▶ To-do item: Some lines hold the string "github". Copy all of them from the material that follows.

▶ Data supplied:

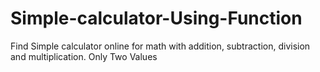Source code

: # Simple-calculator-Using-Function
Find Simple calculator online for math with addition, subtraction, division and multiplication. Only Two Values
...
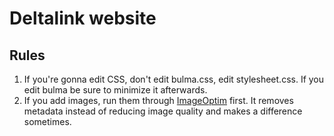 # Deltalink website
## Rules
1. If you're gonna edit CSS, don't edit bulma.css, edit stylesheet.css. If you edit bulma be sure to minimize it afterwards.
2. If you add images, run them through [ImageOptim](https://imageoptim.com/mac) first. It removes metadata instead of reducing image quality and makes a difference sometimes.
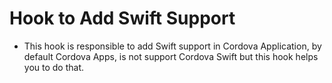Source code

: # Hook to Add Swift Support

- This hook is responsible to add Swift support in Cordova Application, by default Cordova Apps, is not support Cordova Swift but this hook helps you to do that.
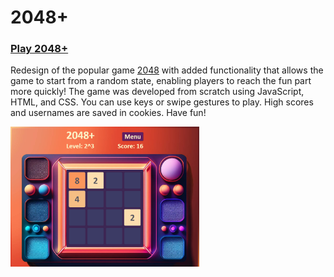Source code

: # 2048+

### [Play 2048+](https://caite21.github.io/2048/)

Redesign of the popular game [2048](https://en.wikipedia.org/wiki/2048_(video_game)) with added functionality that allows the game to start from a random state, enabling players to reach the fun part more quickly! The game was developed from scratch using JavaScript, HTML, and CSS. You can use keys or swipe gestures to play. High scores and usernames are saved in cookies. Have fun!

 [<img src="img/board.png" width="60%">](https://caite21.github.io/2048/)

▶ Task solution:
### [Play 2048+](https://caite21.github.io/2048/)
 [<img src="img/board.png" width="60%">](https://caite21.github.io/2048/)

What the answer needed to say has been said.